Many of these recent cases have been in the Fourth Circuit, which includes the states of Maryland, North Carolina, and Virginia. In a recent case, United States v. Continental Casualty, the prime contractor argued that allowing the subcontractor to proceed could lead to inconsistent decisions because the prime’s litigation against the government could be unsuccessful whereas the subcontractor’s claim could be successful. The District Court of Maryland rejected this argument, holding that “a stay would be inconsistent with the plain text and congressional purpose of the Miller Act.”
More recently, in Kitchens to Go v. John C. Grimberg Co., the Eastern District of Virginia echoed the reasoning of the Tusco and Continental Casualty decisions. In that case, the court held that the Miller Act precluded the surety from relying on the dispute resolution in the subcontract to stay the subcontractor’s Miller Act lawsuit against the surety. The court reasoned that the surety’s invocation of the disputes clause operated as an impermissible waiver of the subcontractor’s Miller Act rights. Notably, the court also held that the surety could not rely on the no‑damages-for-delay clause in the subcontract to preclude the subcontractor’s delay claim against the surety.

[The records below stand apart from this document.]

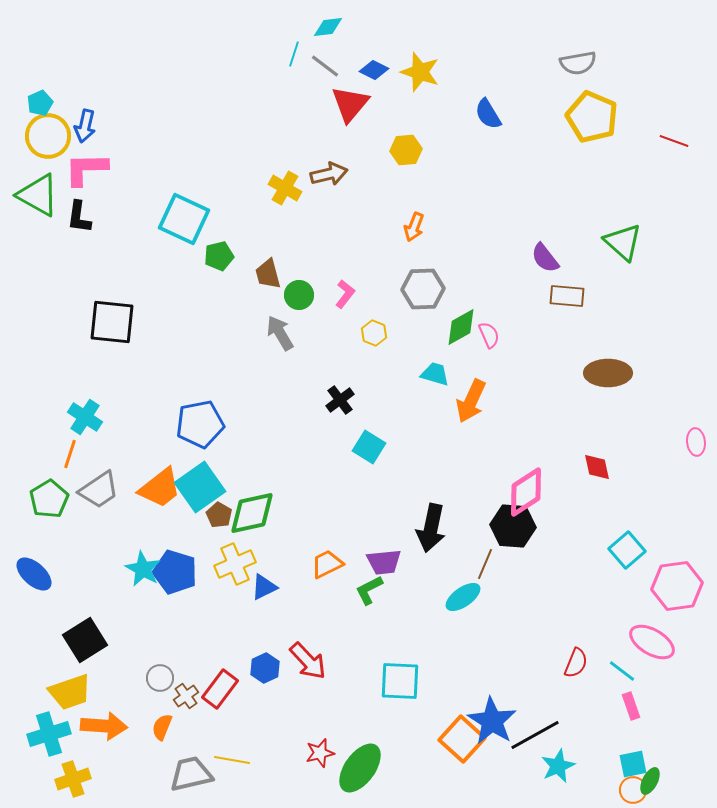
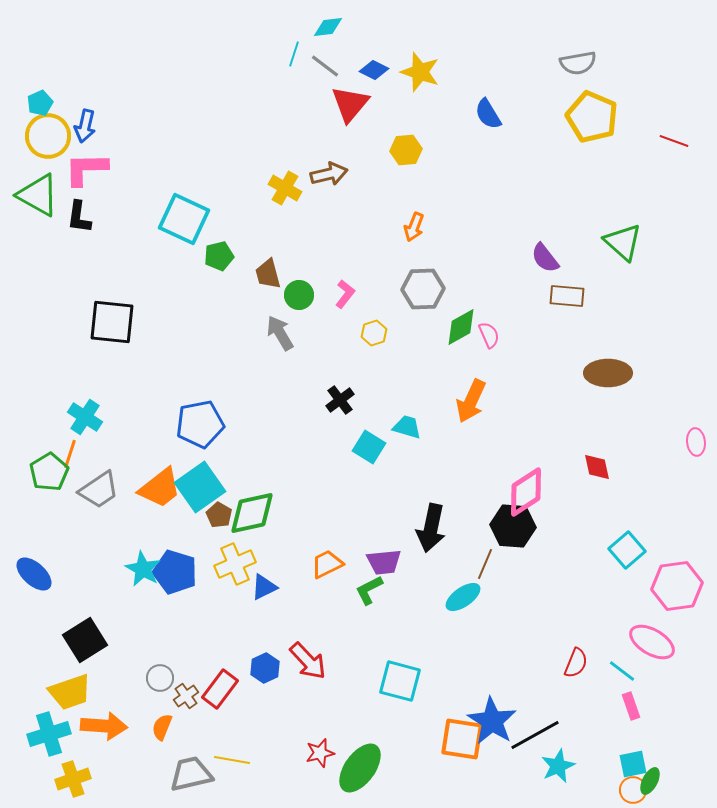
yellow hexagon at (374, 333): rotated 20 degrees clockwise
cyan trapezoid at (435, 374): moved 28 px left, 53 px down
green pentagon at (49, 499): moved 27 px up
cyan square at (400, 681): rotated 12 degrees clockwise
orange square at (462, 739): rotated 33 degrees counterclockwise
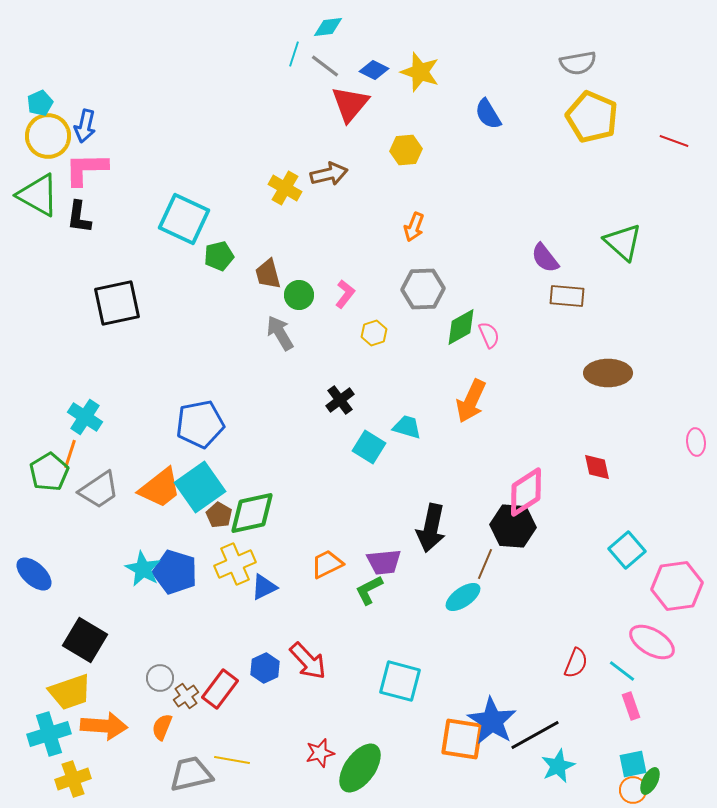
black square at (112, 322): moved 5 px right, 19 px up; rotated 18 degrees counterclockwise
black square at (85, 640): rotated 27 degrees counterclockwise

The Miller Act is designed to protect subcontractors and suppliers by ensuring that they can obtain timely payment for claims they present to a surety. While courts are increasingly recognizing the importance of allowing timely enforcement of such claims through the court system, a number of time-sensitive requirements in the Miller Act make doing so difficult. Moreover, there is no way to know whether courts will continue on this trend or eventually limit how far they will go to strike contract language in favor of public policy. Accordingly, subcontractors on federal projects should obtain experienced counsel to advise them on presenting any Miller Act claim as soon as they become aware of any payment issues.